Airway responses to increasing doses of MCh (6.25-50 mg/ml) were elevated 24 h following Cl₂ challenge (Figure 3A). This effect was attenuated by administration of DMTU given both prior to and post Cl₂-exposure. Changes in respiratory system elastance in response to MCh paralleled those observed for resistance (Figure 3B). DMTU alone had no significant effect on MCh responsiveness.

To assess the effects of Cl₂ on airway inflammation and epithelial cell shedding bronchoalveolar lavage was performed at 10 minutes, one hour and at 24 hours after Cl₂ exposure. The fluid recovered by BAL averaged 75% of the volume instilled and did not differ significantly among the groups. Total cell counts were not significantly different at 10 minutes after exposure to Cl₂ (Figure 4A) but were significantly increased in Cl₂ treated groups by one and 24 hours compared to control (Figure 4B and 4C). At one hour, pre-treatment with DMTU reduced the total number of inflammatory cells present in the airways compared to Cl₂ only mice. At 24 hours, total cell counts were persistently elevated after Cl₂ and were attenuated only in mice post-treated with DMTU after Cl₂ exposure (Figure 4C). Cl₂ caused a significant increase in neutrophils and lymphocytes 24 hours following challenge, an effect attenuated by both pre- and post-treatment with DMTU (Figure 5C and 5D). There were no significant changes in any of the cell subsets at 10 mins (Figure 5A, B and 5E).
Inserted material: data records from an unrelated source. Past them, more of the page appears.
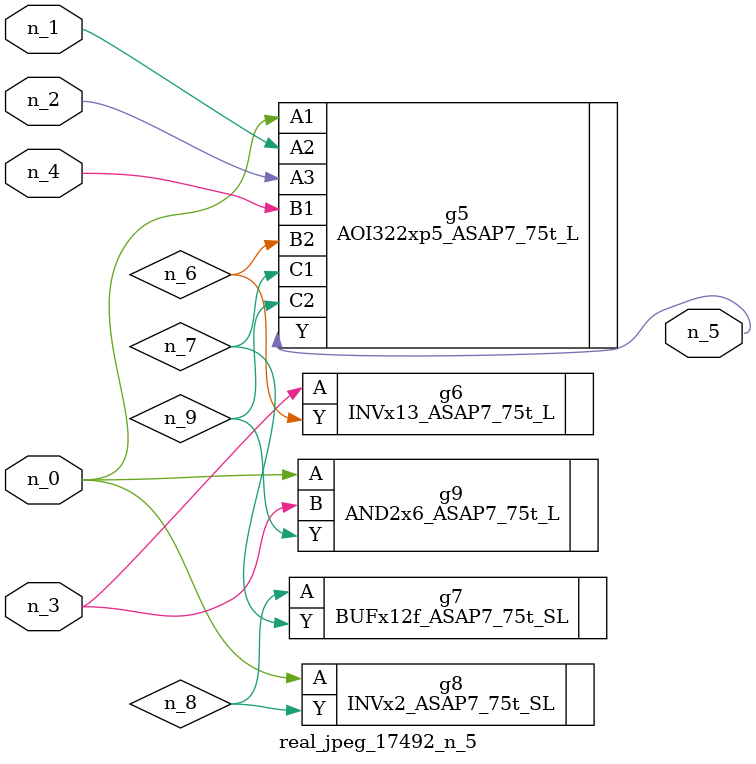
<source format=v>
module real_jpeg_17492_n_5 (n_4, n_0, n_1, n_2, n_3, n_5);

input n_4;
input n_0;
input n_1;
input n_2;
input n_3;

output n_5;

wire n_8;
wire n_6;
wire n_7;
wire n_9;

AOI322xp5_ASAP7_75t_L g5 ( 
.A1(n_0),
.A2(n_1),
.A3(n_2),
.B1(n_4),
.B2(n_6),
.C1(n_7),
.C2(n_9),
.Y(n_5)
);

INVx2_ASAP7_75t_SL g8 ( 
.A(n_0),
.Y(n_8)
);

AND2x6_ASAP7_75t_L g9 ( 
.A(n_0),
.B(n_3),
.Y(n_9)
);

INVx13_ASAP7_75t_L g6 ( 
.A(n_3),
.Y(n_6)
);

BUFx12f_ASAP7_75t_SL g7 ( 
.A(n_8),
.Y(n_7)
);


endmodule
</source>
We measured the total protein level in BAL fluid harvested at 1 and 24 hours after Cl₂ exposure to assess the effects of Cl₂ on cell damage and protein levels. At both time points following Cl₂ exposure there was a significant increase in total protein in the BAL fluid as assessed by the Bradford assay. Treatment with DMTU, both before and after Cl₂ exposure reduced protein levels in BAL (Figure 6).
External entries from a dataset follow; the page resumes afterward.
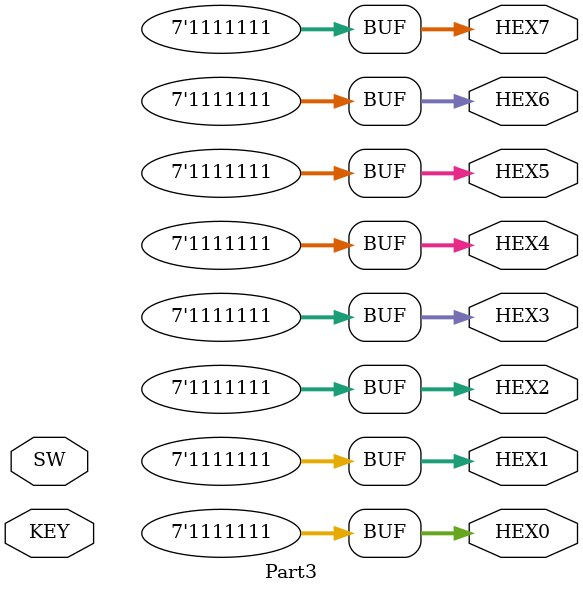
<source format=sv>

module Part3(KEY, SW, HEX0, HEX1, HEX2, HEX3, HEX4, HEX5, HEX6, HEX7);
	input [0:0] KEY;
	input [0:0] SW;
	
	output logic [0:6]  HEX0 = 7'b1111111, 
						HEX1 = 7'b1111111, 
						HEX2 = 7'b1111111, 
						HEX3 = 7'b1111111, 
						HEX4 = 7'b1111111, 
						HEX5 = 7'b1111111, 
						HEX6 = 7'b1111111, 
						HEX7 = 7'b1111111;
	
	logic[23:0] Q;
	logic[2:0] Out;
	
	Part3FSM FSM1(KEY, SW, Out);
	
	Four_Bit_Register R0(Out, KEY, SW, Q[2:0]);
	Four_Bit_Register R1(Q[2:0], KEY, SW, Q[5:3]);
	Four_Bit_Register R2(Q[5:3], KEY, SW, Q[8:6]);
	Four_Bit_Register R3(Q[8:6], KEY, SW, Q[11:9]);
	Four_Bit_Register R4(Q[11:9], KEY, SW, Q[14:12]);
	Four_Bit_Register R5(Q[14:12], KEY, SW, Q[17:15]);
	Four_Bit_Register R6(Q[17:15], KEY, SW, Q[20:18]);
	Four_Bit_Register R7(Q[20:18], KEY, SW, Q[23:21]);
	
	
	New_Hex_HELO H0(HEX0, Q[2:0]);
	New_Hex_HELO H1(HEX1, Q[5:3]);
	New_Hex_HELO H2(HEX2, Q[8:6]);
	New_Hex_HELO H3(HEX3, Q[11:9]);
	New_Hex_HELO H4(HEX4, Q[14:12]);
	New_Hex_HELO H5(HEX5, Q[17:15]);
	New_Hex_HELO H6(HEX6, Q[20:18]);
	New_Hex_HELO H7(HEX7, Q[23:21]);
	
endmodule	
</source>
Nitric oxide concentrations were determined using the Griess reaction and no significant change was seen between any of groups 24 hours following Cl₂ challenge (Figure 7A). An OxyBlot was performed on lung extracts to detect proteins modified by oxygen metabolites 24 hours following Cl₂ exposure. Levels of carbonylation were quantified by densitometry and no substantial difference was seen among control, Cl₂ treated or DMTU treated animals (Figure 7B). Lungs were removed 24 hours following Cl₂ treatment for analysis of 4-HNE by GC-MS. Cl₂ induced a significant increase in 4-HNE levels (Figure 7C). DMTU given either pre- or post- Cl₂ treatment prevented any significant changes in 4-HNE levels (Figure 7C).
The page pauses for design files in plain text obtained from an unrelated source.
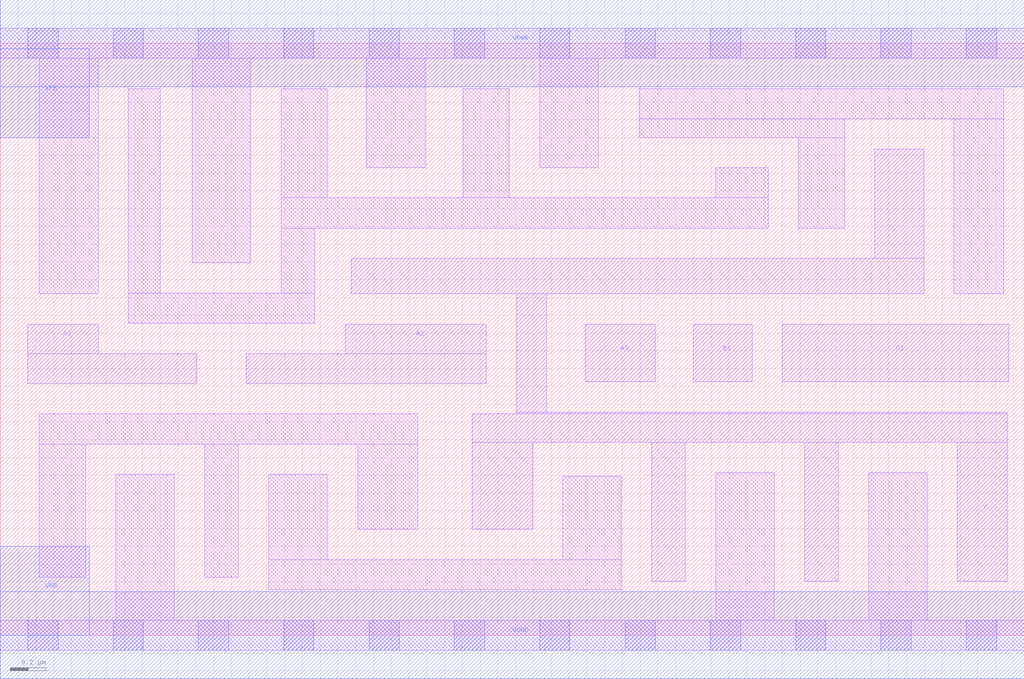
<source format=lef>
# Copyright 2020 The SkyWater PDK Authors
#
# Licensed under the Apache License, Version 2.0 (the "License");
# you may not use this file except in compliance with the License.
# You may obtain a copy of the License at
#
#     https://www.apache.org/licenses/LICENSE-2.0
#
# Unless required by applicable law or agreed to in writing, software
# distributed under the License is distributed on an "AS IS" BASIS,
# WITHOUT WARRANTIES OR CONDITIONS OF ANY KIND, either express or implied.
# See the License for the specific language governing permissions and
# limitations under the License.
#
# SPDX-License-Identifier: Apache-2.0

VERSION 5.5 ;
NAMESCASESENSITIVE ON ;
BUSBITCHARS "[]" ;
DIVIDERCHAR "/" ;
MACRO sky130_fd_sc_lp__a311oi_2
  CLASS CORE ;
  SOURCE USER ;
  ORIGIN  0.000000  0.000000 ;
  SIZE  5.760000 BY  3.330000 ;
  SYMMETRY X Y R90 ;
  SITE unit ;
  PIN A1
    ANTENNAGATEAREA  0.630000 ;
    DIRECTION INPUT ;
    USE SIGNAL ;
    PORT
      LAYER li1 ;
        RECT 3.290000 1.425000 3.685000 1.750000 ;
    END
  END A1
  PIN A2
    ANTENNAGATEAREA  0.630000 ;
    DIRECTION INPUT ;
    USE SIGNAL ;
    PORT
      LAYER li1 ;
        RECT 1.385000 1.415000 2.735000 1.585000 ;
        RECT 1.940000 1.585000 2.735000 1.750000 ;
    END
  END A2
  PIN A3
    ANTENNAGATEAREA  0.630000 ;
    DIRECTION INPUT ;
    USE SIGNAL ;
    PORT
      LAYER li1 ;
        RECT 0.155000 1.415000 1.105000 1.585000 ;
        RECT 0.155000 1.585000 0.550000 1.750000 ;
    END
  END A3
  PIN B1
    ANTENNAGATEAREA  0.630000 ;
    DIRECTION INPUT ;
    USE SIGNAL ;
    PORT
      LAYER li1 ;
        RECT 3.900000 1.425000 4.230000 1.750000 ;
    END
  END B1
  PIN C1
    ANTENNAGATEAREA  0.630000 ;
    DIRECTION INPUT ;
    USE SIGNAL ;
    PORT
      LAYER li1 ;
        RECT 4.400000 1.425000 5.675000 1.750000 ;
    END
  END C1
  PIN Y
    ANTENNADIFFAREA  1.352400 ;
    DIRECTION OUTPUT ;
    USE SIGNAL ;
    PORT
      LAYER li1 ;
        RECT 1.975000 1.920000 5.195000 2.120000 ;
        RECT 2.655000 0.595000 2.995000 1.085000 ;
        RECT 2.655000 1.085000 5.665000 1.245000 ;
        RECT 2.905000 1.245000 5.665000 1.255000 ;
        RECT 2.905000 1.255000 3.075000 1.920000 ;
        RECT 3.665000 0.305000 3.855000 1.085000 ;
        RECT 4.525000 0.305000 4.715000 1.085000 ;
        RECT 4.920000 2.120000 5.195000 2.735000 ;
        RECT 5.385000 0.305000 5.665000 1.085000 ;
    END
  END Y
  PIN VGND
    DIRECTION INOUT ;
    USE GROUND ;
    PORT
      LAYER met1 ;
        RECT 0.000000 -0.245000 5.760000 0.245000 ;
    END
  END VGND
  PIN VNB
    DIRECTION INOUT ;
    USE GROUND ;
    PORT
      LAYER met1 ;
        RECT 0.000000 0.000000 0.500000 0.500000 ;
    END
  END VNB
  PIN VPB
    DIRECTION INOUT ;
    USE POWER ;
    PORT
      LAYER met1 ;
        RECT 0.000000 2.800000 0.500000 3.300000 ;
    END
  END VPB
  PIN VPWR
    DIRECTION INOUT ;
    USE POWER ;
    PORT
      LAYER met1 ;
        RECT 0.000000 3.085000 5.760000 3.575000 ;
    END
  END VPWR
  OBS
    LAYER li1 ;
      RECT 0.000000 -0.085000 5.760000 0.085000 ;
      RECT 0.000000  3.245000 5.760000 3.415000 ;
      RECT 0.220000  0.325000 0.480000 1.075000 ;
      RECT 0.220000  1.075000 2.350000 1.245000 ;
      RECT 0.220000  1.920000 0.550000 3.245000 ;
      RECT 0.650000  0.085000 0.980000 0.905000 ;
      RECT 0.720000  1.755000 1.770000 1.925000 ;
      RECT 0.720000  1.925000 0.900000 3.075000 ;
      RECT 1.080000  2.095000 1.410000 3.245000 ;
      RECT 1.150000  0.325000 1.340000 1.075000 ;
      RECT 1.510000  0.255000 3.495000 0.425000 ;
      RECT 1.510000  0.425000 1.840000 0.905000 ;
      RECT 1.580000  1.925000 1.770000 2.290000 ;
      RECT 1.580000  2.290000 4.320000 2.460000 ;
      RECT 1.580000  2.460000 1.840000 3.075000 ;
      RECT 2.010000  0.595000 2.350000 1.075000 ;
      RECT 2.060000  2.630000 2.390000 3.245000 ;
      RECT 2.605000  2.460000 2.865000 3.075000 ;
      RECT 3.035000  2.630000 3.365000 3.245000 ;
      RECT 3.165000  0.425000 3.495000 0.895000 ;
      RECT 3.595000  2.800000 4.750000 2.905000 ;
      RECT 3.595000  2.905000 5.645000 3.075000 ;
      RECT 4.025000  0.085000 4.355000 0.915000 ;
      RECT 4.025000  2.460000 4.320000 2.630000 ;
      RECT 4.490000  2.290000 4.750000 2.800000 ;
      RECT 4.885000  0.085000 5.215000 0.915000 ;
      RECT 5.365000  1.920000 5.645000 2.905000 ;
    LAYER mcon ;
      RECT 0.155000 -0.085000 0.325000 0.085000 ;
      RECT 0.155000  3.245000 0.325000 3.415000 ;
      RECT 0.635000 -0.085000 0.805000 0.085000 ;
      RECT 0.635000  3.245000 0.805000 3.415000 ;
      RECT 1.115000 -0.085000 1.285000 0.085000 ;
      RECT 1.115000  3.245000 1.285000 3.415000 ;
      RECT 1.595000 -0.085000 1.765000 0.085000 ;
      RECT 1.595000  3.245000 1.765000 3.415000 ;
      RECT 2.075000 -0.085000 2.245000 0.085000 ;
      RECT 2.075000  3.245000 2.245000 3.415000 ;
      RECT 2.555000 -0.085000 2.725000 0.085000 ;
      RECT 2.555000  3.245000 2.725000 3.415000 ;
      RECT 3.035000 -0.085000 3.205000 0.085000 ;
      RECT 3.035000  3.245000 3.205000 3.415000 ;
      RECT 3.515000 -0.085000 3.685000 0.085000 ;
      RECT 3.515000  3.245000 3.685000 3.415000 ;
      RECT 3.995000 -0.085000 4.165000 0.085000 ;
      RECT 3.995000  3.245000 4.165000 3.415000 ;
      RECT 4.475000 -0.085000 4.645000 0.085000 ;
      RECT 4.475000  3.245000 4.645000 3.415000 ;
      RECT 4.955000 -0.085000 5.125000 0.085000 ;
      RECT 4.955000  3.245000 5.125000 3.415000 ;
      RECT 5.435000 -0.085000 5.605000 0.085000 ;
      RECT 5.435000  3.245000 5.605000 3.415000 ;
  END
END sky130_fd_sc_lp__a311oi_2
END LIBRARY

</source>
Cl₂ increased both intracellular (Figure 8A) and extracellular (Figure 8B) GSH levels in BAL after 10 min, but had no effect on GSH levels after 1 and 24 hours (Figure 8C and 8D). Treatment with DMTU prior to administration of Cl₂ blocked the increase in GSH in both compartments at 10 min (Figure 8A and 8B) but had no effect on GSH levels at the later time points (Figure 8C and 8D). Cl₂ induced a significant increase in GSSG levels in the intracellular and extracellular compartments at 10 min (Figure 9A and 9B). At 1 and 24 hours there was a decrease in GSSG levels in Cl₂ treated groups compared to control and DMTU treated groups that were restored by DMTU treatment (Figure 9C and 9D). The ratio of GSH/GSSG was significantly higher in the cell fraction of BAL in Cl₂ exposed mice than control and DMTU treated mice at 10 minutes (Figure 10A). There was a trend towards a decrease in GSH/GSSG ratio in the extracellular compartment of the BAL at the same time point, but this was not statistically significant. Additionally, at 24 hours, the GSH/GSSG ratio remained high in the Cl₂ treated mice but was attributable to a decline in GSSG at this time (Figure 10D). This effect was prevented by treatment with DMTU (Figure 10A and 10D).